Le formalisme des réseaux d'automates permet donc une description semi-quantitative des systèmes complexes naturels. Il est aussi à la base d'applications technologiques concernant le traitement du signal, la reconnaissance des formes, l'intelligence artificielle…, que nous exposerons dans la suite du livre. Cette méthode permet en effet de contourner deux obstacles auxquels doit faire face le développement de l'informatique actuelle.

Le premier est de nature matérielle. Les grands progrès de ces dernières années dans le domaine des prix de revient, de la vitesse de traitement et des capacités en mémoire des ordinateurs ont été obtenus grâce à une miniaturisation poussée des dispositifs électroniques. Or les dimensions actuelles de ceux-ci se rapprochent des limites imposées par la mécanique quantique: il faut au moins un électron par bit d'information. De plus, la vitesse de transfert des informations est limitée par la vitesse de la lumière le long des connexions. On ne peut donc pas extrapoler dans le futur la croissance exponentielle des performances obtenues les années précédentes. On se rapproche plutôt de la saturation.

Le second obstacle est lié au logiciel. Les processeurs actuels sont devenus très complexes et leur mise au point est de plus en plus longue. Le développement des logiciels suit avec beaucoup de retard celui des matériels, et les impressionnantes performances de ceux-ci ne sont que très partiellement utilisées.

Pour accroître encore la vitesse des calculs sans changer le niveau d'intégration des circuits électroniques, la solution consiste à faire effectuer les calculs en parallèle par un grand nombre de processeurs. On peut espérer ainsi diviser le temps de calcul par le nombre des processeurs. Chaque processeur peut être considéré comme un automate et leur ensemble constitue un réseau. Nous entrons là dans le domaine de l'informatique parallèle.

Certains objecteront que nous n'avons réussi à sauter le premier obstacle que pour nous précipiter dans un fossé encore plus profond: il est beaucoup plus difficile de programmer un système informatique parallèle qu'une machine séquentielle classique. Dans une machine classique, les opérations sont programmées l'une après l'autre. Dans une machine parallèle il faut gérer la coopérativité des processeurs dans le temps, ainsi que leurs échanges de données. Comme nous le verrons plus loin, dans beaucoup de tâches consommant une grande puissance de calcul, mais néanmoins programmables en parallèle, l'obstacle de la difficulté de programmation peut être contourné par une technique d'apprentissage. Au lieu d'énumérer la suite des opérations exécutables par la machine, on se contente de lui présenter des exemples assortis d'indications générales sur la manière de les traiter. Cette approche est, dans de nombreux cas, plus simple à mettre en pratique que n'importe quel type de programmation.

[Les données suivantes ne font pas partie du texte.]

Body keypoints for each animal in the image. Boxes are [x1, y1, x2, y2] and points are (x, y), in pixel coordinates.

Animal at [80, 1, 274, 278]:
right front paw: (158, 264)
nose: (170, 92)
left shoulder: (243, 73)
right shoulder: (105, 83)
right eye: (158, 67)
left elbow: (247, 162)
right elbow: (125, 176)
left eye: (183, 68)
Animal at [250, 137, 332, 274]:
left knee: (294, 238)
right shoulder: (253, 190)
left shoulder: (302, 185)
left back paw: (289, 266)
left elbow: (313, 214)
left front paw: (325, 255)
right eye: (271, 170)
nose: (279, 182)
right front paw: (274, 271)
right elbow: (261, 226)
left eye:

Après cet exposé des motifs, nous préciserons au chapitre 2 les notions indispensables sur les réseaux d'automates et leur dynamique. Les deux chapitres suivants, consacrés aux automates cellulaires, donnent de nombreux exemples simples et comportent une application à la mécanique des fluides. Nous commencerons, à partir du chapitre 5, à donner quelques réponses aux questions que nous avons évoquées dans cette introduction.